There is nothing to warrant an assumption that such an action would be heard within a more reasonable time than the main proceedings. Nor does anything warrant an assumption that the main proceedings would be speeded up as a result of bringing such an action. Ultimately only the litigant would suffer the consequences of this situation .
6. I also think that after this departure from precedent other issues will necessarily arise on which the Court will have to rule. According to the Court’s settled case-law, for instance, the remedy required by Article 13 must be “‘effective’ in practice as well as in law” and likely to afford the person concerned “appropriate relief” [3] . However, a mere finding in the domestic courts of a breach of the obligation to rule within a reasonable time – made after such a remedy has been exhausted – and even, in an appropriate case, the award of compensation for non-pecuniary damage, will not make it possible to describe the remedy as effective if the main proceedings are still pending .
In that event, several years later, the applicant will be compelled to submit his application to the Court, relying on a violation of Article 6 § 1 and also, in this instance rightly, of Article 13. The effectiveness of human ‑ rights protection will not thereby be strengthened, quite the contrary.
7. Although the Court reiterates [4] that the States “are afforded some discretion as to the manner in which they provide the relief required by Article 13”, and although what is meant is “a remedy that is as effective as can be having regard to the restricted scope for recourse inherent in [the particular context]” [5] , the requirement of effectiveness means that such a remedy must be provided by an authority distinct – and independent – from the one that is ruling on the merits of the case since it is the latter that is responsible for the failure to rule within a reasonable time and therefore for the violation alleged by the applicant.

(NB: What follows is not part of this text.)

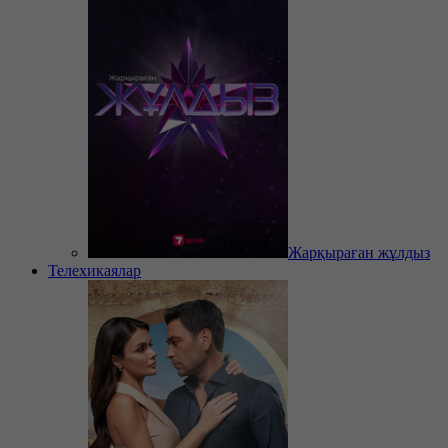
Жарқыраған жұлдыз
Телехикаялар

Furthermore, the decisions of such an authority should be legally binding, since otherwise the requirement of effectiveness would not be satisfied [6] .
8. Lastly, I should like to point out that in an appreciable number of cases the Court has found a violation of the right to a hearing within a reasonable time where the length of proceedings has been excessive in member States’ supreme courts [7] . To whom should litigants turn either to have proceedings expedited or to secure compensation for loss resulting from a violation of Article 6 § 1 where the violation has been committed by the highest court in the land?
9. For all the above reasons, I am not able to concur with the majority inasmuch as they consider it necessary to hold that there has been a violation of Article 13 of the Convention. To my mind, it would have sufficed in the instant case to find a violation of Article 6 § 1.
[1] . Paragraph 151 of the judgment.
[2] . “… in the light of the continuing accumulation of applications before [the Court] …” (paragraph 148 of the judgment).
[3] . See, among other authorities, the Aksoy v. Turkey judgment of 18 December 1996, Reports of Judgments and Decisions 1996-VI.
[4] . Paragraph 154 of the judgment.
[5] . Paragraph 151 of the judgment.
[6] . A petition to a Parliamentary Commissioner who has no power to grant redress is not an effective remedy (see the Silver and Others v. the United Kingdom judgment of 25 March 1983, Series A no. 61, p. 43, § 115).
[7] . See, for example, the Ruiz-Mateos v. Spain judgment of 23 June 1993, Series A no. 262, p. 23, § 51; and, more recently, Gast and Popp v. Germany , no. 29357/95, ECHR 2000-II; Savvidou v. Greece , no. 38704/97, 1 August 2000, unreported; or Guisset v. France , no. 33933/96, ECHR 2000-IX.